The adoption numbers are striking. In 2025, 85% of K-12 teachers and 86% of students reported using AI — figures that have climbed sharply year over year. Schools are integrating it into lesson planning, homework, tutoring, and college prep. The technology is already inside classrooms in ways that weren’t true 18 months ago. The research on what that actually does to learning has not kept pace.
That gap is now drawing serious concern from educators and researchers who say the classroom AI experiment is running ahead of any evidence that it’s working — and accumulating early signs that it may not be.
What Happens When You Take the AI Away
The most striking data point comes from Stanford economist Guilherme Lichand, whose 2026 study tracked what happened when students who had been using AI were told they could no longer access it. Those students subsequently performed worse than peers who had never used AI at all. Not worse than before — worse than students who had gone the whole time without it.
The finding points to a dependency effect: students who offloaded cognitive work to AI didn’t just fail to build skills — they may have actively eroded them. Learning, researchers note, is not optimized for efficiency. It requires effort, struggle, and productive friction — precisely the things AI is designed to eliminate.

Adoption Without Understanding
Despite near-universal use, the infrastructure around AI in schools remains thin. According to RAND Corporation, only 35% of school district leaders reported providing students with any AI training in 2025. Only 45% of principals said their school had any policies or guidance on AI use at all. The technology arrived in classrooms faster than anyone had time to think through the implications.

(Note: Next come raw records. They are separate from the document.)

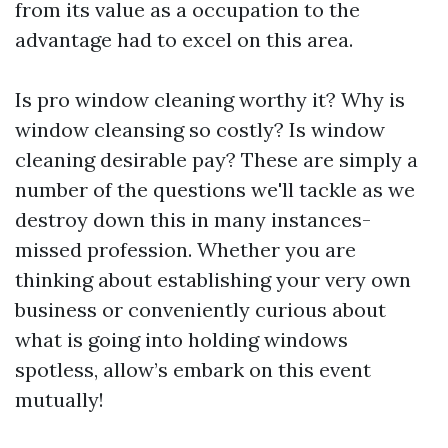
from its value as a occupation to the
advantage had to excel on this area.
Is pro window cleaning worthy it? Why is
window cleansing so costly? Is window
cleaning desirable pay? These are simply a
number of the questions we'll tackle as we
destroy down this in many instances-
missed profession. Whether you are
thinking about establishing your very own
business or conveniently curious about
what is going into holding windows
spotless, allow’s embark on this event
mutually!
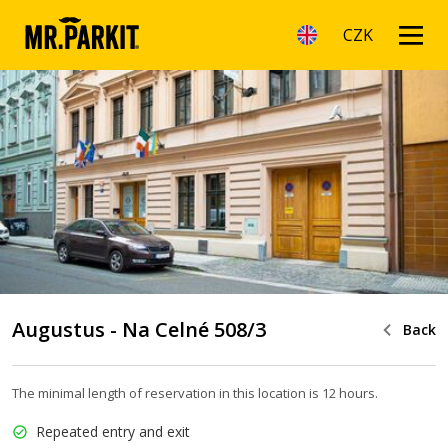
CZK
Augustus - Na Celné 508/3
Back
The minimal length of reservation in this location is 12 hours.
Repeated entry and exit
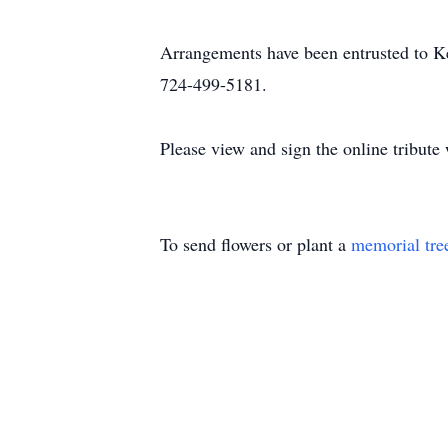
Arrangements have been entrusted to 
724-499-5181.
Please view and sign the online tribut
To send flowers or plant a
memorial tre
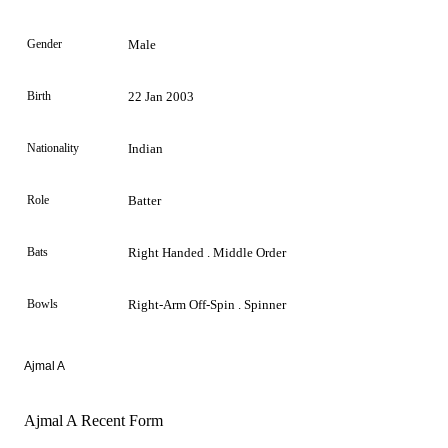
Gender
Male
Birth
22 Jan 2003
Nationality
Indian
Role
Batter
Bats
Right Handed . Middle Order
Bowls
Right-Arm Off-Spin . Spinner
Ajmal A
Ajmal A Recent Form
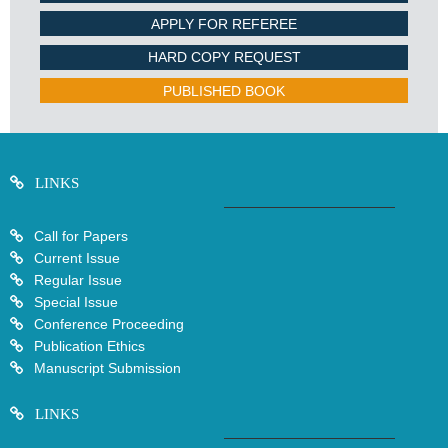
APPLY FOR REFEREE
HARD COPY REQUEST
PUBLISHED BOOK
LINKS
Call for Papers
Current Issue
Regular Issue
Special Issue
Conference Proceeding
Publication Ethics
Manuscript Submission
LINKS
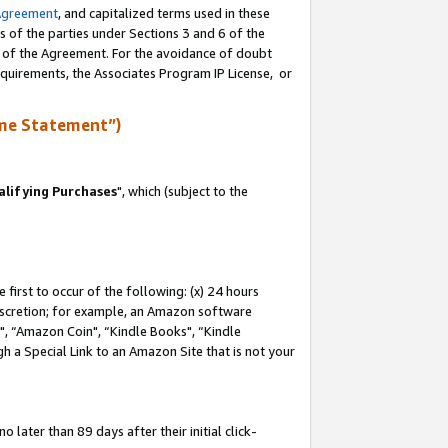
Agreement
, and capitalized terms used in these
s of the parties under Sections 3 and 6 of the
n of the Agreement. For the avoidance of doubt
equirements, the Associates Program IP License, or
me Statement”)
lifying Purchases
", which (subject to the
first to occur of the following: (x) 24 hours
 discretion; for example, an Amazon software
 “Amazon Coin", “Kindle Books", “Kindle
h a Special Link to an Amazon Site that is not your
later than 89 days after their initial click-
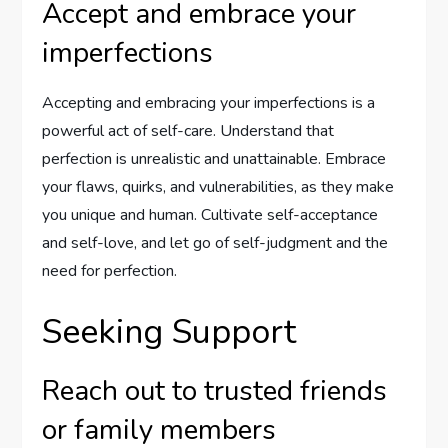
Accept and embrace your
imperfections
Accepting and embracing your imperfections is a
powerful act of self-care. Understand that
perfection is unrealistic and unattainable. Embrace
your flaws, quirks, and vulnerabilities, as they make
you unique and human. Cultivate self-acceptance
and self-love, and let go of self-judgment and the
need for perfection.
Seeking Support
Reach out to trusted friends
or family members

Teachers are feeling that gap in real time. A 2025 report from the Center for Democracy and Technology found that 71% of K-12 teachers say it is now hard to tell whether student work is actually the student’s own. Seventy percent say they worry AI is weakening critical thinking and research skills. And according to Stanford’s Human-Centered AI Institute, only 6% of K-12 teachers believe AI tools do more good than harm in education.
The Brookings Warning
The Brookings Institution’s 2026 report on AI and K-12 education concluded that the risks of generative AI in schools currently outweigh its benefits — a position that stands in contrast to the enthusiasm with which many districts have embraced it. The risks cited include weakened student-teacher relationships, data privacy vulnerabilities, and student safety concerns. Real-time data from school monitoring firm Securly found that roughly 1 in 50 student-AI interactions flagged indicators of potential self-harm or dangerous behavior.

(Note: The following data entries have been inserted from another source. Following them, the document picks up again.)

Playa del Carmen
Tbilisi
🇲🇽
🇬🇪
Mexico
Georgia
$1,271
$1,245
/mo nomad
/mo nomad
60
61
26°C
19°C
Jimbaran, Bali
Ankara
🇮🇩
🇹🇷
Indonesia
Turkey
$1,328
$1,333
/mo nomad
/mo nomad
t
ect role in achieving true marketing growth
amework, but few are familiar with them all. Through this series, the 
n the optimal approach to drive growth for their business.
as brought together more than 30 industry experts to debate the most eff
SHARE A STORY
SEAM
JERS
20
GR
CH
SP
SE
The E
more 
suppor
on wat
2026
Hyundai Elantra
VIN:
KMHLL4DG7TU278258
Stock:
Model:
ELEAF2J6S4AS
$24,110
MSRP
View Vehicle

The mental health dimension is not hypothetical. Recent cases have involved students who sought emotional support from AI chatbots and self-harmed. Schools that integrated AI tools for academic use didn’t necessarily anticipate those tools becoming de facto mental health resources.
The Case for Slowing Down

A growing segment of educators is pushing back — not against AI entirely, but against its unreflective adoption. The Conference on College Composition and Communication recently passed a resolution supporting teachers’ right to refuse AI in their classrooms, framing it as an academic freedom issue. More than 1,000 education professionals signed an open letter last year describing the push to integrate AI as “a massive marketing effort” unsupported by evidence of learning gains.
The core concern isn’t that AI has no place in education — it’s that schools are making that determination before the research exists to inform it. A 2025 Harvard study found that human tutors could read student emotional states with 92% accuracy; the most advanced AI tutoring systems managed 68%. The gap matters in a context where connection and engagement are primary drivers of whether students actually learn.
The experiment is already underway. What’s less clear is whether anyone will notice the results before they become irreversible.